**Ejercicios propuestos**
**a)** Transcribe literalmente el pasaje del fragmento sobre el confinamiento que va desde "La maquinaria de" hasta "a la ventana.", ambos incluidos.
**b)** Prosigue el fragmento sobre el confinamiento a partir de su última oración.

**Fragmento de lectura**

= = = =

La maquinaria de su reloj natural, aislado entre cuatro paredes, sin las referencias propias de su rutina, ha perdido precisión. Y su error me llevó a una reflexión. La llegada de este bicho, y el confinamiento al que nos han obligado para tratar de contenerlo, nos ha devuelto a la caverna primigenia, a redescubrir nuestro hogar y a intensificar, para lo bueno y para lo malo, la relación con aquellos con los que convivimos, pero al mismo tiempo ha desnaturalizado nuestra relación con el entorno natural, social y cultural que nos rodea. Es una ilusión que esos vínculos se mantengan mediante videollamadas o asomándonos a la ventana.

= = = =

**Datos disponibles**
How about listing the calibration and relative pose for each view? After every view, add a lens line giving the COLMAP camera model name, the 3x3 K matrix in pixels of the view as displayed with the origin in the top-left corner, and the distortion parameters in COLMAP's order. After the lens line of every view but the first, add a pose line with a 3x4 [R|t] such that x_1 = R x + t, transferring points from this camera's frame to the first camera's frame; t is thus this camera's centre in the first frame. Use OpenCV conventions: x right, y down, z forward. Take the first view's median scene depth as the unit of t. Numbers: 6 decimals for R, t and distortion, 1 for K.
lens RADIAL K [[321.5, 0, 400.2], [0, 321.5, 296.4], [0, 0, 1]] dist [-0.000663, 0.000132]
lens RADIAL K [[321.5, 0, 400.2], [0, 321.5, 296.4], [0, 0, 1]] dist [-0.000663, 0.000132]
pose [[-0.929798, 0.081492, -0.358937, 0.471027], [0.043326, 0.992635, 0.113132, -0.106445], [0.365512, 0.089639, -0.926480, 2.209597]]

= = = =

**Soluciones por ejercicio**
**a)**
La maquinaria de su reloj natural, aislado entre cuatro paredes, sin las referencias propias de su rutina, ha perdido precisión. Y su error me llevó a una reflexión. La llegada de este bicho, y el confinamiento al que nos han obligado para tratar de contenerlo, nos ha devuelto a la caverna primigenia, a redescubrir nuestro hogar y a intensificar, para lo bueno y para lo malo, la relación con aquellos con los que convivimos, pero al mismo tiempo ha desnaturalizado nuestra relación con el entorno natural, social y cultural que nos rodea. Es una ilusión que esos vínculos se mantengan mediante videollamadas o asomándonos a la ventana.

**b)**
Las semanas que para unos contaban de viernes en viernes, porque ese día tocaba juerga, o que se medían en función de cuándo jugaba el equipo de sus colores, ahora para muchos, entre los que me incluyo, van de comparecencia en comparecencia de Pedro Sánchez. En circunstancias como ésta, lo que él diga, y mande, nos determina la semana entera. En mi reloj de cada día el despertador de mi conciencia ya no me lo marca la alarma del iPhone, sino la rueda de prensa del gabinete técnico de Moncloa y su fotografía del avance o retroceso del virus. Y el atardecer ya no es cosa de Lorenzo. No en mi caso. El horizonte de mis ocasos lo escribe cada jornada el Gobierno de Canarias y su parte de guerra del día. Tantos contagiados, tantos muertos. Es una cuenta horrible.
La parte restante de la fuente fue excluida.